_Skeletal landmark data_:
-- -- --

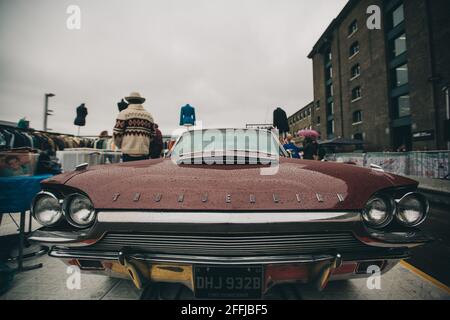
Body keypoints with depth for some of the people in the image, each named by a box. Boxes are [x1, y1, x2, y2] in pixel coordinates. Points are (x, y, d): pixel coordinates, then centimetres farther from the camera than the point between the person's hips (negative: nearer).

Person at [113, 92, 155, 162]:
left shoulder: (124, 113, 2)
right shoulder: (149, 115, 12)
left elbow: (117, 134, -2)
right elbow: (152, 136, 13)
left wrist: (120, 146, 17)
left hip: (128, 153, -3)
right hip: (144, 153, 3)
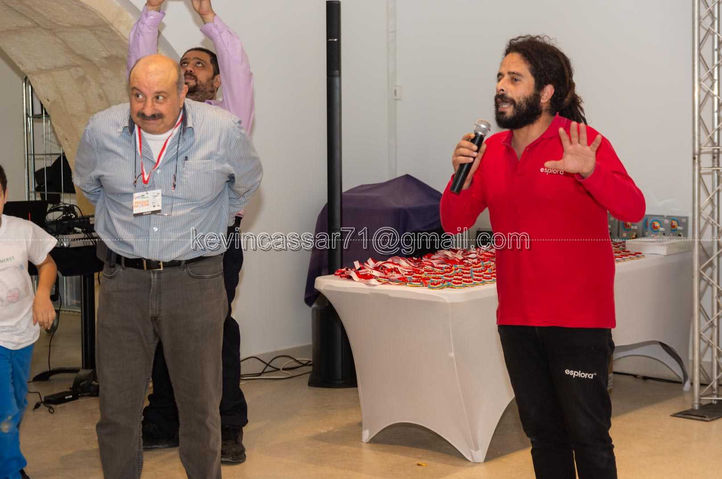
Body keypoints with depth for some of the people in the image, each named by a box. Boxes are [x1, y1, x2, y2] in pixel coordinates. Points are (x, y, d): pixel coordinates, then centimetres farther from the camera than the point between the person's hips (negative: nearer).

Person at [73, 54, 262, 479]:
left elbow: (247, 182, 15)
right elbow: (88, 184, 21)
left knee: (200, 407, 6)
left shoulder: (224, 131, -7)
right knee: (117, 408, 4)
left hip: (195, 280, -1)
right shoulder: (101, 131, -2)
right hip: (124, 280, 2)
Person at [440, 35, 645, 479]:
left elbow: (633, 209, -22)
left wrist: (589, 171, -40)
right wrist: (462, 178, -13)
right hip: (517, 319, 5)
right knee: (542, 432, 15)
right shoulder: (491, 151, 5)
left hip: (578, 321, -5)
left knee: (587, 434, 0)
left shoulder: (583, 143, -11)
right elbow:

-- -- --

_AIM OF THE TASK_:
Rename "pixel coordinates" to "image coordinates" throughout all of the material above and reproduce it otherwise unchanged. Leave the pictures out.

_YOUR SOLUTION_:
Body keypoints with depth for some of the people in the image, each named by a box. Boxes are [x1, y1, x2, y2] in image coordinates. Points are (x, y, d): image coordinates, then centimetres farther from the camera than the point between the person's hips (negative: nearer).

Person at [113, 92, 155, 162]:
left shoulder: (124, 113, 2)
right shoulder: (149, 115, 12)
left elbow: (117, 134, -2)
right elbow: (152, 136, 13)
left wrist: (120, 146, 17)
left hip: (128, 153, -3)
right hip: (144, 153, 3)
Body keypoints with depth for some of the people in the image, each named by a box. Boxes are [x1, y1, x2, y2] in image coordinates. Points are (x, y, d): image coordinates, then centimetres farther from the camera than the point between the person's hips (negative: nearer).

Person at [73, 54, 262, 479]:
left elbow: (247, 182, 15)
right elbow: (88, 184, 21)
left knee: (200, 407, 6)
left shoulder: (224, 131, -7)
right knee: (117, 408, 4)
left hip: (195, 280, -1)
right shoulder: (101, 131, -2)
right hip: (124, 280, 2)
Person at [440, 35, 645, 479]:
left elbow: (633, 209, -22)
left wrist: (589, 171, -40)
right wrist: (462, 178, -13)
right hip: (517, 319, 5)
right knee: (542, 432, 15)
right shoulder: (491, 151, 5)
left hip: (578, 321, -5)
left knee: (587, 434, 0)
left shoulder: (583, 143, -11)
right elbow:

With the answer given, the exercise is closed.